# Gateway Coasters/Rust-A-Rados combined group ride Saturday July 7



## rollfaster (Jan 17, 2018)

Ok, while this is several months away yet, we are happy to finally get this planned. Always great when two groups come together to ride as one. Our group along with the Rust-Arodos from Columbia, Mo and many from the KC area will meet up in the beautiful town of Rocheport, Mo. and ride the Katy Trail. Ride starts at 11:00am and goes to whenever we decide to stop. Afterwards, we’ll have lunch at one of the many winerys or restaurants. So bring out your trusty old bikes for what promises to be a great day!
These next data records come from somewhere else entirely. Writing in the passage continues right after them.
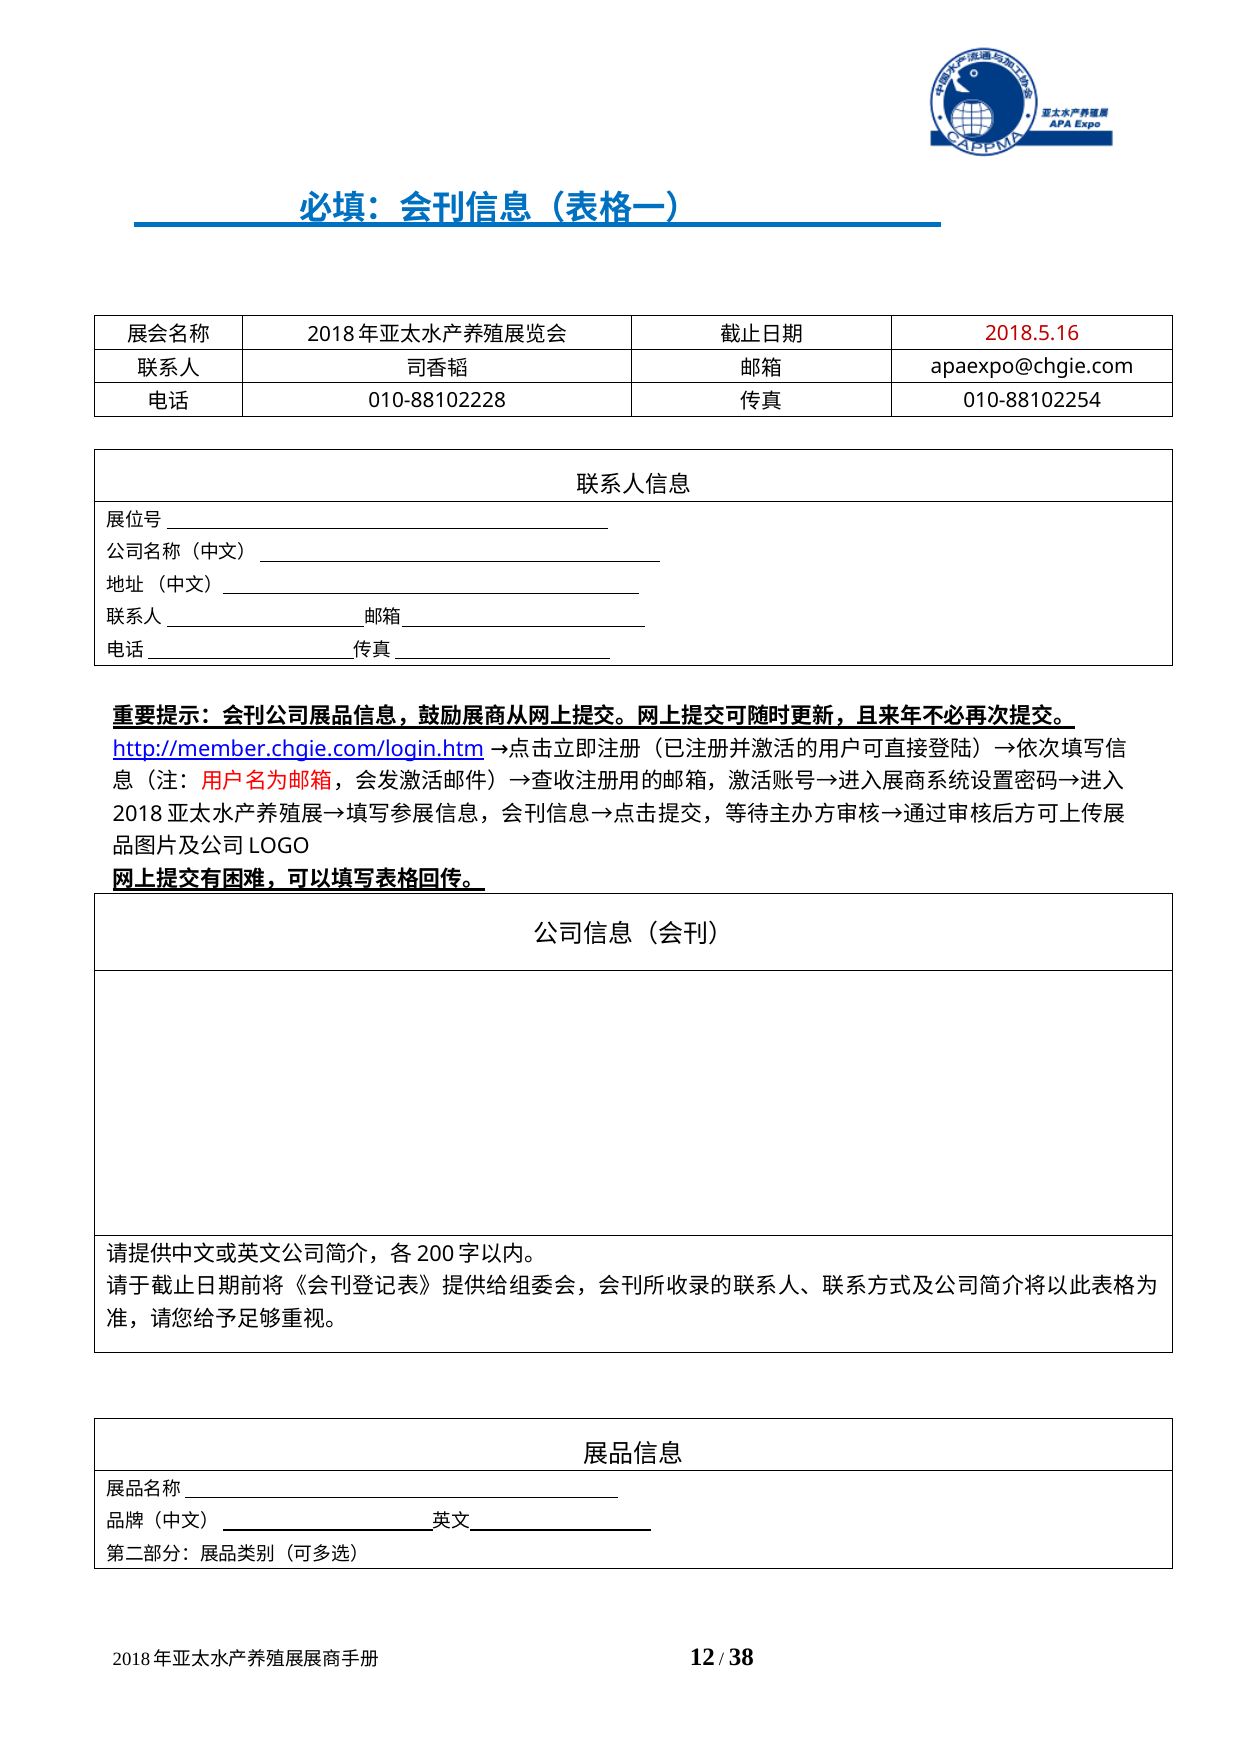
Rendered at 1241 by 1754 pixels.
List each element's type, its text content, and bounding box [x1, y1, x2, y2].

table_cell 请提供中文或英文公司简介，各200字以内。 请于截止日期前将《会刊登记表》提供给组委会，会刊所收录的联系人、联系方式及公司简介将以此表格为准，请您给予足够重视。 [95, 1236, 1172, 1352]
table_header 公司信息（会刊） [95, 894, 1172, 970]
table_cell apaexpo@chgie.com [892, 350, 1172, 382]
table_cell 展品名称 品牌（中文） 英文 第二部分：展品类别（可多选） □优质种苗、育种新技术 □水产饲料、鱼药 □水质改良剂、底质改良剂 □孵化设备、水产养殖自动化设备及仪器 □各式养殖网箱、养殖和捕捞网具 □养殖专用泵、各类养殖增氧机、投饲机 □鱼病诊断仪器、远程诊断装备 □养殖产品加工设备、饲料加工设备 □工厂化养殖、新型养殖模式 □各类水产加工品、调味食品、水产营养保健品等 □其它（请列出） [95, 1471, 1172, 1568]
table_header 展品信息 [95, 1419, 1172, 1469]
table_cell 电话 [95, 383, 242, 416]
table_header 展会名称 [95, 316, 242, 348]
table_cell 传真 [632, 383, 891, 416]
picture [915, 38, 1121, 162]
table_header 截止日期 [632, 316, 891, 348]
table_cell 邮箱 [632, 350, 891, 382]
table_header 2018年亚太水产养殖展览会 [243, 316, 631, 348]
subtitle 必填：会刊信息（表格一） [134, 172, 1106, 237]
text http://member.chgie.com/login.htm →点击立即注册（已注册并激活的用户可直接登陆）→依次填写信息（注：用户名为邮箱，会发激活邮件）→查收注册用的邮箱，激活账号→进入展商系统设置密码→进入2018亚太水产养殖展→填写参展信息，会刊信息→点击提交，等待主办方审核→通过审核后方可上传展品图片及公司LOGO [112, 731, 1128, 861]
text 网上提交有困难，可以填写表格回传。 [112, 861, 1128, 893]
table_cell 展位号 公司名称（中文） 地址 （中文） 联系人 邮箱 电话 传真 [95, 502, 1172, 664]
table_cell [95, 971, 1172, 1234]
text 重要提示：会刊公司展品信息，鼓励展商从网上提交。网上提交可随时更新，且来年不必再次提交。 [112, 698, 1128, 731]
table_cell 司香韬 [243, 350, 631, 382]
table_cell 联系人 [95, 350, 242, 382]
table_cell 010-88102254 [892, 383, 1172, 416]
table_header 联系人信息 [95, 450, 1172, 501]
table_cell 010-88102228 [243, 383, 631, 416]
table_header 2018.5.16 [892, 316, 1172, 348]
 Merriweather Cafe and bike shop
Rocheport, Mo.
11:00am-3:00pm


----------



## rollfaster (Mar 8, 2018)

This is going to be killer!!


----------



## rollfaster (Jun 27, 2018)

Two weeks away!!


----------



## rollfaster (Jun 27, 2018)

We’re meeting at Bass pro at 6:30am and leaving hopefully by 7:00. We can fit up to 15 bikes in Marks trailer if we position them right. @Wildcat @Dan Shabel @tjkajecj


----------



## smij (Jul 5, 2018)

Can't wait-should be a fantastic ride!


----------



## rollfaster (Jul 7, 2018)

What a great time today, about 30 people in attendance for our ride today. The weather couldn’t have been more perfect!! @smij @rickyd @Dan Shabel @10~18kustoms
@Wildcat
@ranman


----------



## smij (Jul 8, 2018)

Thank you Gateway Coaters, Buddy's Over the Hill Gang, rickyd and everyone who made this such a special ride. Great bikes and riders!


----------